#### Records for the task ####
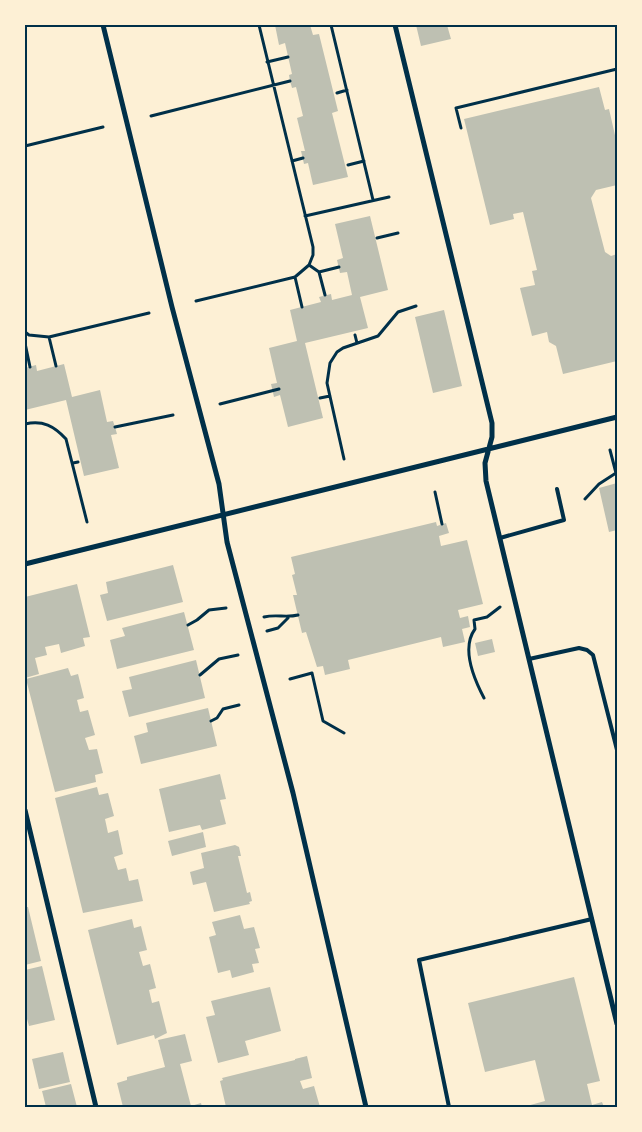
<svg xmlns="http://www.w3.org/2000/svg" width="642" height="1132" viewBox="0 0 642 1132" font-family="Poppins,sans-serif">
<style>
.building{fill:#bec0b2}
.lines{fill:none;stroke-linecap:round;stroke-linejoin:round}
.path{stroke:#003049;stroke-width:3}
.service{stroke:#003049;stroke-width:4}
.minor{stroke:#003049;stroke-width:5}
.neatline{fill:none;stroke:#003049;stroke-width:2}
</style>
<rect width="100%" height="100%" fill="#fdf0d5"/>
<!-- building -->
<path class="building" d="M275,25H310L313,35L319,34L338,111L332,113L348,177L313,185L308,163L304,164L301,151H305L297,118L303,116L296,87L292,88L290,81L289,75L292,74L285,43L279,45Z
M416,25H447L451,39L421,46Z
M599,87L605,110L609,109L617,144V185L596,190L591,198L605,252L611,256L617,254V361L563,374L556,346L549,342L547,332L532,336L520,288L535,285L532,271L537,270L523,212L513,214L514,219L490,225L464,119Z
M370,216L388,290L360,297L368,328L305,343L323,418L288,427L280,395L274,397L271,384L277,383L269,348L297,341L290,310L321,302L319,297L331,294L332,300L352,295L347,272L340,273L337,260L343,258L335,224Z
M444,310L462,386L433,393L415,317Z
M64,364L72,397L100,390L107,422L113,421L115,427L117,434L111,435L119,468L84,476L66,400L25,410V368L36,365L37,371Z
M617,483V530L609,532L599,488Z
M436,522L437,526L446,523L449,533L439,536L441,546L467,540L483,604L458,610L460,618L468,616L470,627L462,629L465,642L443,647L441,637L348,660L350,669L325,675L323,666L317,667L306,632L302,633L293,595H297L292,575L295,574L291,557Z
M173,565L183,602L107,621L100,595L108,593L106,582Z
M77,584L90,637L83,638L85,646L61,653L59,644L45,647L47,655L35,658L39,674L25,678V597Z
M184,612L194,650L117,669L110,640L125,636L122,628Z
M492,639L495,652L478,656L475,643Z
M196,660L205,698L129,717L122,691L132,689L129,677Z
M68,668L71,676L78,674L84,698L77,700L80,712L88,710L95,735L85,738L89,750L97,749L103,773L95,775L96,782L55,792L26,679Z
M208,708L217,746L141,764L134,736L148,732L146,723Z
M220,774L226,799L220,800L226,824L202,830L200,825L169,832L159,789Z
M97,787L99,795L108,793L114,816L105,819L108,833L118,830L123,854L114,857L118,870L126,868L129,881L138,879L143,901L83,913L55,798Z
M203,832L206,847L172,856L168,841Z
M235,845L239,847L241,856H238L247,893L250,892L252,901L249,902L250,904L214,912L206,882L193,885L190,872L204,868L201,853Z
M25,907H28L41,961L25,965Z
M240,915L244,929L254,927L260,948L255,949L259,963L252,964L254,972L232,978L230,970L218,973L209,937L216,935L212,922Z
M132,919L134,928L141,926L147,950L139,952L143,966L150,964L156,988L149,990L152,1003L159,1001L167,1033L155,1039L154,1035L117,1045L88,930Z
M42,966L55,1020L29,1026L25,1012V970Z
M574,977L600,1081L587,1084L592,1105L602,1102L604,1107H523L545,1101L535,1060L485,1072L468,1003Z
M270,987L281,1031L245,1041L249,1055L218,1063L206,1017L215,1015L211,1001Z
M185,1034L192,1061L180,1064L191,1106L201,1103L202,1107H123L117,1083L127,1080V1077L165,1067L158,1040Z
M63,1052L70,1082L39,1089L32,1059Z
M307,1056L312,1078L300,1081L303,1089L314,1086L320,1107H226L220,1081L223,1080L222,1078L295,1060V1059Z
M71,1084L77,1107H46L42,1091Z"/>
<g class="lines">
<!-- path -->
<path class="path" d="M331,25L373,200
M267,62L288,57
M337,93L347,90
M151,116L290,81
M461,128L456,108L617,69
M25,146L103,127
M292,161L303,158
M348,165L364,161
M305,216L389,197
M377,238L398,233
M309,265L319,272
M295,277L302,307
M325,295L319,272L339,267
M196,301L295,277L309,265L313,255V247L259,25
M25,332L29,335L49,337L149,313
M355,335L357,343
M49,337L56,366
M25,343L30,367
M320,398L330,396
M220,404L279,389
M25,424C43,420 54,426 66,439L87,522
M115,427L173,415
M344,459L327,383L330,363L337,352L343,348L378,336L398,312L416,306
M73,463L78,462
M435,492L442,524
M585,499L599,484L616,473L610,450
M264,617C276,614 286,618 298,615
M188,625L197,620L209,610L226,608
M267,631L278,628L288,618
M200,675L219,659L238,655
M290,679L312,673L323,721L344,733
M484,698C474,679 461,648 475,629L474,620L487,617L500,607
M211,721L217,718L223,709L239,705"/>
<!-- service -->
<path class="service" d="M500,538L564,520L557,489
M529,659L579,648L587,650L593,655L617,750
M449,1107L419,960L592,919"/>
<!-- minor -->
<path class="minor" d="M103,25L172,307L219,484L227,542L293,793L366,1107
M395,25L492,423V437L485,463L486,481L617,1024
M25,564L617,417
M25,810L96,1107"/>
</g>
<!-- border -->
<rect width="642" height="1132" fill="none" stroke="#fdf0d5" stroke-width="52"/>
<rect x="26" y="26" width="590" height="1080" class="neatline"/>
</svg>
####
**Your task:** Retype each entry exactly. No pictures.

**Solution below:**
<svg xmlns="http://www.w3.org/2000/svg" width="642" height="1132" viewBox="0 0 642 1132" font-family="Poppins,sans-serif">
<style>
.building{fill:#bec0b2}
.lines{fill:none;stroke-linecap:round;stroke-linejoin:round}
.path{stroke:#003049;stroke-width:3}
.service{stroke:#003049;stroke-width:4}
.minor{stroke:#003049;stroke-width:5}
.neatline{fill:none;stroke:#003049;stroke-width:2}
</style>
<rect width="100%" height="100%" fill="#fdf0d5"/>
<!-- building -->
<path class="building" d="M275,25H310L313,35L319,34L338,111L332,113L348,177L313,185L308,163L304,164L301,151H305L297,118L303,116L296,87L292,88L290,81L289,75L292,74L285,43L279,45Z
M416,25H447L451,39L421,46Z
M599,87L605,110L609,109L617,144V185L596,190L591,198L605,252L611,256L617,254V361L563,374L556,346L549,342L547,332L532,336L520,288L535,285L532,271L537,270L523,212L513,214L514,219L490,225L464,119Z
M370,216L388,290L360,297L368,328L305,343L323,418L288,427L280,395L274,397L271,384L277,383L269,348L297,341L290,310L321,302L319,297L331,294L332,300L352,295L347,272L340,273L337,260L343,258L335,224Z
M444,310L462,386L433,393L415,317Z
M64,364L72,397L100,390L107,422L113,421L115,427L117,434L111,435L119,468L84,476L66,400L25,410V368L36,365L37,371Z
M617,483V530L609,532L599,488Z
M436,522L437,526L446,523L449,533L439,536L441,546L467,540L483,604L458,610L460,618L468,616L470,627L462,629L465,642L443,647L441,637L348,660L350,669L325,675L323,666L317,667L306,632L302,633L293,595H297L292,575L295,574L291,557Z
M173,565L183,602L107,621L100,595L108,593L106,582Z
M77,584L90,637L83,638L85,646L61,653L59,644L45,647L47,655L35,658L39,674L25,678V597Z
M184,612L194,650L117,669L110,640L125,636L122,628Z
M492,639L495,652L478,656L475,643Z
M196,660L205,698L129,717L122,691L132,689L129,677Z
M68,668L71,676L78,674L84,698L77,700L80,712L88,710L95,735L85,738L89,750L97,749L103,773L95,775L96,782L55,792L26,679Z
M208,708L217,746L141,764L134,736L148,732L146,723Z
M220,774L226,799L220,800L226,824L202,830L200,825L169,832L159,789Z
M97,787L99,795L108,793L114,816L105,819L108,833L118,830L123,854L114,857L118,870L126,868L129,881L138,879L143,901L83,913L55,798Z
M203,832L206,847L172,856L168,841Z
M235,845L239,847L241,856H238L247,893L250,892L252,901L249,902L250,904L214,912L206,882L193,885L190,872L204,868L201,853Z
M25,907H28L41,961L25,965Z
M240,915L244,929L254,927L260,948L255,949L259,963L252,964L254,972L232,978L230,970L218,973L209,937L216,935L212,922Z
M132,919L134,928L141,926L147,950L139,952L143,966L150,964L156,988L149,990L152,1003L159,1001L167,1033L155,1039L154,1035L117,1045L88,930Z
M42,966L55,1020L29,1026L25,1012V970Z
M574,977L600,1081L587,1084L592,1105L602,1102L604,1107H523L545,1101L535,1060L485,1072L468,1003Z
M270,987L281,1031L245,1041L249,1055L218,1063L206,1017L215,1015L211,1001Z
M185,1034L192,1061L180,1064L191,1106L201,1103L202,1107H123L117,1083L127,1080V1077L165,1067L158,1040Z
M63,1052L70,1082L39,1089L32,1059Z
M307,1056L312,1078L300,1081L303,1089L314,1086L320,1107H226L220,1081L223,1080L222,1078L295,1060V1059Z
M71,1084L77,1107H46L42,1091Z"/>
<g class="lines">
<!-- path -->
<path class="path" d="M331,25L373,200
M267,62L288,57
M337,93L347,90
M151,116L290,81
M461,128L456,108L617,69
M25,146L103,127
M292,161L303,158
M348,165L364,161
M305,216L389,197
M377,238L398,233
M309,265L319,272
M295,277L302,307
M325,295L319,272L339,267
M196,301L295,277L309,265L313,255V247L259,25
M25,332L29,335L49,337L149,313
M355,335L357,343
M49,337L56,366
M25,343L30,367
M320,398L330,396
M220,404L279,389
M25,424C43,420 54,426 66,439L87,522
M115,427L173,415
M344,459L327,383L330,363L337,352L343,348L378,336L398,312L416,306
M73,463L78,462
M435,492L442,524
M585,499L599,484L616,473L610,450
M264,617C276,614 286,618 298,615
M188,625L197,620L209,610L226,608
M267,631L278,628L288,618
M200,675L219,659L238,655
M290,679L312,673L323,721L344,733
M484,698C474,679 461,648 475,629L474,620L487,617L500,607
M211,721L217,718L223,709L239,705"/>
<!-- service -->
<path class="service" d="M500,538L564,520L557,489
M529,659L579,648L587,650L593,655L617,750
M449,1107L419,960L592,919"/>
<!-- minor -->
<path class="minor" d="M103,25L172,307L219,484L227,542L293,793L366,1107
M395,25L492,423V437L485,463L486,481L617,1024
M25,564L617,417
M25,810L96,1107"/>
</g>
<!-- border -->
<rect width="642" height="1132" fill="none" stroke="#fdf0d5" stroke-width="52"/>
<rect x="26" y="26" width="590" height="1080" class="neatline"/>
</svg>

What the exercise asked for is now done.